Follow that logic and Bush's bullish approach to foreign policy - basically, screw what anyone else says, I'll do what I like - seems quintessentially punk. Such thinking is anathema to most punks, however. While Punkvoter's Rock Against Bush CD can boast the likes of Offspring and Sum 41, Rizzuto concedes that the few bands that support Conservative Punk - including Drawback, Style Over Substance and Nation of Suspects - aren't exactly household names. But this demographic, however small, is promising territory for Republicans. Right-wing commentators have coined phrases such as "gonzo conservative" and "South Park Republican" to describe young voters who like tattoos, swearing and Donald Rumsfeld. Conservative Punk has already inspired sympathetic sites such as GOPunk and Anti-Anti-Flag, and Rizzuto hopes to compile a benefit CD in aid of Students for a Free Iran.
Conservative Punk and Punkvoter regard each other with what might be described as polite hostility.
"We're all for people expressing their opinions, but it just sits a little weird to see anybody in the punk world be pro a guy who's done a job on tearing away civil liberties," says Punkvoter's political director, Scott Goodstein. "It's not a new thing for punk to be reacting against what folks don't like in the government, but punks in favour of the government is weird."

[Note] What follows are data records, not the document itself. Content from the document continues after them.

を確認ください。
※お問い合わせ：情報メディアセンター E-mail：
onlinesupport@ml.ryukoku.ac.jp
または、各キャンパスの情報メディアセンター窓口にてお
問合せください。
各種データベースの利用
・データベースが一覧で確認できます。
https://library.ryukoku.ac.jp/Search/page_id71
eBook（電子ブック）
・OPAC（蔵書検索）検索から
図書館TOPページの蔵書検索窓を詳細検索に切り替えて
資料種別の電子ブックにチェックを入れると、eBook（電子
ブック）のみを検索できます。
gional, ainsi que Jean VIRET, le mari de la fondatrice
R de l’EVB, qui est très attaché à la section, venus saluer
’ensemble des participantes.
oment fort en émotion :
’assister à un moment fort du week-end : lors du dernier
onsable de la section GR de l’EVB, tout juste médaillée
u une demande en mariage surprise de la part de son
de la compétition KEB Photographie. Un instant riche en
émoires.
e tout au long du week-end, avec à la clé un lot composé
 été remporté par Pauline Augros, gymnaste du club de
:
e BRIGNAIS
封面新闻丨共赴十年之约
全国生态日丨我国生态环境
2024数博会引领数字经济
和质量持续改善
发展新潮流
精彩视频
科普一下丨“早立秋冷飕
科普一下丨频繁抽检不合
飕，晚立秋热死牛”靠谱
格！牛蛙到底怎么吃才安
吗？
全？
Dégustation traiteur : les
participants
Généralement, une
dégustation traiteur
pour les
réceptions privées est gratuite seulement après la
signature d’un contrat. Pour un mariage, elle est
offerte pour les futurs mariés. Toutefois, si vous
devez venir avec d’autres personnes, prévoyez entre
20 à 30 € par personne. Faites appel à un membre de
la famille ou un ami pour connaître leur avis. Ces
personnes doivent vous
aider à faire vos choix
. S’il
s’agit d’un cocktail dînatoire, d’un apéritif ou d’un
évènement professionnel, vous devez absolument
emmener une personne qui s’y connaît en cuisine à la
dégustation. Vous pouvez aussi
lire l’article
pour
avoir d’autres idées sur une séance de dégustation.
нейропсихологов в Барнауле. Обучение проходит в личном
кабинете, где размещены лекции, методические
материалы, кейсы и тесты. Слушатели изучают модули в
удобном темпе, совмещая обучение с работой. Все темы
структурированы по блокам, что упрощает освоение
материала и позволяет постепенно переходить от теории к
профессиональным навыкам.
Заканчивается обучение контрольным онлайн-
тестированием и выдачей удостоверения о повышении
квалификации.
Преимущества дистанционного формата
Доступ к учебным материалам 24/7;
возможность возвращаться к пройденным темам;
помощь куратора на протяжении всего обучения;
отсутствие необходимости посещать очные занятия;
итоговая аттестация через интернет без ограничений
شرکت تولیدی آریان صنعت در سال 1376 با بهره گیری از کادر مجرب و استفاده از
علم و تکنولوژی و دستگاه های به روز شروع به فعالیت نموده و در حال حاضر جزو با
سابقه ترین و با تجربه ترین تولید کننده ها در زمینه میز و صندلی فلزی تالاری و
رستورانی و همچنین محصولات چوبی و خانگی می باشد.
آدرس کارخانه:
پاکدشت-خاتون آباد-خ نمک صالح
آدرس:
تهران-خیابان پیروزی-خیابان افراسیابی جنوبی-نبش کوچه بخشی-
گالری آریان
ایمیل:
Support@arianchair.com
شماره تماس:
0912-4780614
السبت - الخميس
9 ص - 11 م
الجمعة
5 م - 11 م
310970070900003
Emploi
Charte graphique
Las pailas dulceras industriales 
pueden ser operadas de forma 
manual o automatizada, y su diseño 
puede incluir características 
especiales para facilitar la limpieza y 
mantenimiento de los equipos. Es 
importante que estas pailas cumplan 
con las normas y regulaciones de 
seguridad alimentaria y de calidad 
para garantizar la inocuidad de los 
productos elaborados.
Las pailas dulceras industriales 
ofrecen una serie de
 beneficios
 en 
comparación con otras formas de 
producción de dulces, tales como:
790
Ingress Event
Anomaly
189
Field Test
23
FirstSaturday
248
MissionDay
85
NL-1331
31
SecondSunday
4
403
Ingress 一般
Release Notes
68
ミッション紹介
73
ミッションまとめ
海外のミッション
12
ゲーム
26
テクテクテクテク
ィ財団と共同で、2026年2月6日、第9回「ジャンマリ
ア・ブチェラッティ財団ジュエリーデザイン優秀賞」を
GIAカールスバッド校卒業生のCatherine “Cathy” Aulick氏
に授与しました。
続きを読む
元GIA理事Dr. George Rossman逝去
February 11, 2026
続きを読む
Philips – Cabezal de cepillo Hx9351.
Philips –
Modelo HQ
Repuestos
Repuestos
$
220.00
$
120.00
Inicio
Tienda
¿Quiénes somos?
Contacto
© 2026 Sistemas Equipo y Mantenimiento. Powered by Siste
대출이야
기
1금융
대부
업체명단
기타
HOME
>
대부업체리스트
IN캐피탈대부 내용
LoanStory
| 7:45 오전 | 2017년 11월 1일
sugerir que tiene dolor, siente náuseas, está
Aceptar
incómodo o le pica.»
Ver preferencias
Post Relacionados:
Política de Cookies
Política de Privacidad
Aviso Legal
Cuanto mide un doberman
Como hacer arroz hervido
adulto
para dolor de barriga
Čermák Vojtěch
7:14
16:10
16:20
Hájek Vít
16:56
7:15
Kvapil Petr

Rizzuto counters that by saying he opposes Bush on abortion and has turned down work with Republican activists.
"We don't even go as far as to say 'vote for Bush'," he adds. "Our independence is what sets us apart. We have posted pieces that are critical of Bush. My preference in this election just happens to be Bush over Kerry."
His response to critics: "As punks, we should be most accepting of different beliefs. We should be a diverse crowd."
If you didn't know better, you'd call that liberal.